I encountered a problem with my Linux system running Fedora 39 after executing the following command:
sudo rm -rfv /var/cache/dnf/*
I know now that I should have used it
dnf clean all
Initially, I believed these were just temporary files. However, after this action, the GNOME interface ceased to function entirely, and the following image appeared:
Can you help me with a way to know what the reason is and treat it, because I did not understand the reason, and the last thing I did was this, so I linked the events together.
Hello @wissamalkahwaji ,
It could be related to Gnome software having to rebuild the cache info after you deleted the contents. This would only apply initially upon the next Gnome Software refreshing data (checking for updates).
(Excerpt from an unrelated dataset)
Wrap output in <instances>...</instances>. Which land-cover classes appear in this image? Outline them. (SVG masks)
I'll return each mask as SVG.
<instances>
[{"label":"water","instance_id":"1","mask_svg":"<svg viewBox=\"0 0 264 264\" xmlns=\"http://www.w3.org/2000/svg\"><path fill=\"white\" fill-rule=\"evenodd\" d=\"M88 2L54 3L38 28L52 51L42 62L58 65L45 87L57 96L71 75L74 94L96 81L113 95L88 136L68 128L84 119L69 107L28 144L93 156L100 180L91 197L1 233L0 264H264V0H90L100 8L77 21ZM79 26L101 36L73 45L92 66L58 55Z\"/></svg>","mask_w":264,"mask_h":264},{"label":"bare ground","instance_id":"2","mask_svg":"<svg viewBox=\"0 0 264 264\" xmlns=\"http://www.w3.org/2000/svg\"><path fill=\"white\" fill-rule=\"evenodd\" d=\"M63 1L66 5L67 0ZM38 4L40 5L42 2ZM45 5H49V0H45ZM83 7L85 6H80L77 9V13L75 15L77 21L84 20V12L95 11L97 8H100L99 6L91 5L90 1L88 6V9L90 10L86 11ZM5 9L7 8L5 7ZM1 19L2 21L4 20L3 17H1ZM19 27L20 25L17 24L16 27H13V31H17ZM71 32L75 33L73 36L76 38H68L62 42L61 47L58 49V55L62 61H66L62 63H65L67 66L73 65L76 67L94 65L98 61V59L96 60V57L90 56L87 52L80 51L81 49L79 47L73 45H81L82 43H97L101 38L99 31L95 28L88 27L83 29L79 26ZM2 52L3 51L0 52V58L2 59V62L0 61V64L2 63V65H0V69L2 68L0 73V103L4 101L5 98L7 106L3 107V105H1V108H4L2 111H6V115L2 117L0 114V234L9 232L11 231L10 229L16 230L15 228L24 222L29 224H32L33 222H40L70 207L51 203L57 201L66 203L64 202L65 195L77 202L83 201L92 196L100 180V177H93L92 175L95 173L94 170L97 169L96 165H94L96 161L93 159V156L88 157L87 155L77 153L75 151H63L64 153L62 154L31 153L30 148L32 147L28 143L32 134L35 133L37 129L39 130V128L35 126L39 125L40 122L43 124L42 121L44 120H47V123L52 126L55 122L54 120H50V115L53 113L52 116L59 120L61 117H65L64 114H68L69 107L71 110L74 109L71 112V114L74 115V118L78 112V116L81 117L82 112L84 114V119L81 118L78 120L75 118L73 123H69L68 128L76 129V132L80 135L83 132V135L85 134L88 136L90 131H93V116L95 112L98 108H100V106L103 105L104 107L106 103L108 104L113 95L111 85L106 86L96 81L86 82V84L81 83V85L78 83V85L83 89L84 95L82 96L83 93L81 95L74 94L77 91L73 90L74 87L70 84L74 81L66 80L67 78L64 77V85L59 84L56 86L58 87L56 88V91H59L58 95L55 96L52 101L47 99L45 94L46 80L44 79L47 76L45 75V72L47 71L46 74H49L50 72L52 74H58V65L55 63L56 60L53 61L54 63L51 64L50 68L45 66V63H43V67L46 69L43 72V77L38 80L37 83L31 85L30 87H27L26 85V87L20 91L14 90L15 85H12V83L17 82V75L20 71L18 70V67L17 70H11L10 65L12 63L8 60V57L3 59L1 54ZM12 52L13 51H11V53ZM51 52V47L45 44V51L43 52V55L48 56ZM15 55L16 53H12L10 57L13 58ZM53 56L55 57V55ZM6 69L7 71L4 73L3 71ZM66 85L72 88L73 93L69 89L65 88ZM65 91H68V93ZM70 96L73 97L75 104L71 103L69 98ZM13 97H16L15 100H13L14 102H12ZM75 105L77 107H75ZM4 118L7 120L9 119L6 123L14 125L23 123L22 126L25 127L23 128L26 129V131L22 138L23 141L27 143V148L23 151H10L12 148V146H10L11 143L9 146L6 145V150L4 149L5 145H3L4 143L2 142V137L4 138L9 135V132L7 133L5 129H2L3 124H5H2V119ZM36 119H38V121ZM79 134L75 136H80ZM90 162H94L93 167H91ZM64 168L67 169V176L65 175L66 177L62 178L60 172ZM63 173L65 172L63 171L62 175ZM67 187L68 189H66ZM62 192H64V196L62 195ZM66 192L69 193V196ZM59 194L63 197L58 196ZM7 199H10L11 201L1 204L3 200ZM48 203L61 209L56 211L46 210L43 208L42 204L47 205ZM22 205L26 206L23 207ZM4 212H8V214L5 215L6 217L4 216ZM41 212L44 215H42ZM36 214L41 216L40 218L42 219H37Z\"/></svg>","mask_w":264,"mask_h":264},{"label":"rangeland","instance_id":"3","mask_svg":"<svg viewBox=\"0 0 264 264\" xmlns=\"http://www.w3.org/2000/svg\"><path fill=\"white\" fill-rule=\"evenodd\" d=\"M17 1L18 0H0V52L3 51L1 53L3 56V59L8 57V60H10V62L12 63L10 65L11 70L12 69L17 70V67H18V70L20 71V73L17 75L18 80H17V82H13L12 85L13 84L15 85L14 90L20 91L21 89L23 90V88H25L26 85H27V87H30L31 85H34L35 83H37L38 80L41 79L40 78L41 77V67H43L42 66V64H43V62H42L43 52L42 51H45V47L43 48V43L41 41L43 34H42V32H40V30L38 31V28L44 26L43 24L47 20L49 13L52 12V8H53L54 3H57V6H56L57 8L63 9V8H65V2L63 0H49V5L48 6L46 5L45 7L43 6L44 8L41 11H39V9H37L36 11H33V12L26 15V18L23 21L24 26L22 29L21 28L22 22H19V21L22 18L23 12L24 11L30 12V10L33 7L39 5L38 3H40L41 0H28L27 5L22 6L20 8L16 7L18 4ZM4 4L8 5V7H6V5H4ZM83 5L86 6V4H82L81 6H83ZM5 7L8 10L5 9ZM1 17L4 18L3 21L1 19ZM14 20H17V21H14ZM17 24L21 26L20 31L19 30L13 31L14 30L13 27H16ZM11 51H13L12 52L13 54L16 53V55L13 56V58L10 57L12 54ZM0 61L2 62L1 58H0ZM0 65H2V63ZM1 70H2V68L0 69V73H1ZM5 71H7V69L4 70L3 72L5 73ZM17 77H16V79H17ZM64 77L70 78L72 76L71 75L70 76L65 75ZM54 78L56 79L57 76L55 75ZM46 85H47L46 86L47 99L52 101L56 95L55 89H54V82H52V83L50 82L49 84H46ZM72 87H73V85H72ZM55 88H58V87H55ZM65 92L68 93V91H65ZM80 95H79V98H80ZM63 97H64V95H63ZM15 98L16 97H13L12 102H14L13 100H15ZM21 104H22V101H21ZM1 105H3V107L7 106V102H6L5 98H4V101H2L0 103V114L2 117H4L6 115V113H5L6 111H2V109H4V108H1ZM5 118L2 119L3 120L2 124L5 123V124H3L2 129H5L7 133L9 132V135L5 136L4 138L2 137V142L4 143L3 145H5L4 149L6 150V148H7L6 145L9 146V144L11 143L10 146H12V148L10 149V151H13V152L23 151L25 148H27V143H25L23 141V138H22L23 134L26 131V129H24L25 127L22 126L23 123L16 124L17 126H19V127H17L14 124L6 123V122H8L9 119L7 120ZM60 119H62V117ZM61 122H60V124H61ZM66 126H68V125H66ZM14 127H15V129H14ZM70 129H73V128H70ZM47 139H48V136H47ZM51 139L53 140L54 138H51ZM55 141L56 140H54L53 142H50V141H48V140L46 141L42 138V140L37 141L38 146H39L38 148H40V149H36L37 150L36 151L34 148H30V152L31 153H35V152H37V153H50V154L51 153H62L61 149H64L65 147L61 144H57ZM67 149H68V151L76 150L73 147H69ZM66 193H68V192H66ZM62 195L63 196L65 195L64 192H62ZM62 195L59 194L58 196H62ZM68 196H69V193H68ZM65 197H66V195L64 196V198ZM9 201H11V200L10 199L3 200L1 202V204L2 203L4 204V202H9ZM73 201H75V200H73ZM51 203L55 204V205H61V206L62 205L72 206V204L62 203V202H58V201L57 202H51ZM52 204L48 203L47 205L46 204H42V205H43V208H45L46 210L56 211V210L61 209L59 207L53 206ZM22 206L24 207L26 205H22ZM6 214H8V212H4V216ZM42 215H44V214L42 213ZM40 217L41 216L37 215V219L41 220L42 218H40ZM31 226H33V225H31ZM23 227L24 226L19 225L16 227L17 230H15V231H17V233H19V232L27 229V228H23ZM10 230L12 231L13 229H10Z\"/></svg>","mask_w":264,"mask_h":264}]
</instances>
Can you get to a terminal at the time it happens? ie <ctrl><alt><f2> ?
Unless you mistyped a space between /var/dnf/cache/ and *, the command is no problem, I think it is more or less equivalent to “dnf clean cache”.
That leads to the question: what did you before? Big update?
Have you already tried to boot a previous kenel for the case the latest kernel and your graphic card do not like each other?
For the rest, if the rpm database is intact, all files should be OK thanks dnf reinstall, and you excluded user config problems by creating another user. The gnome error and the “libxcb” in the crash traceback point into the graphics subsystem.
I think “dnf reinstall” has given you a new copy of the cache so this could not lead to a chain of problems within gnome.
I also don’t think it is dnf related, but likely configuration issue. Probably graphics related, but could be extension related. I would delete my extensions then try again.
According to the log, your running gnome on X11. As workaround, have you already tried gnome/wayland? If you’re running gdm as display manager, there should be a gear where you can switch between gnome/“gnome classic” in Wayland or X11 version.
I recently discovered that you can run “gnome-shell --wayland” in a console. (kill with “killall gnome-shell” from another console).
May be this gives some other info about the problem in the console.
dnf --help |grep cache
clean remove cached data
makecache generate the metadata cache
-C, --cacheonly run entirely from system cache, don't update cache
I switched to the KDE framework and the problem was from gnome with an unknown job. I tried many settings and reinstalled them. The problem was the same, so I used KDE and the problem was solved like this.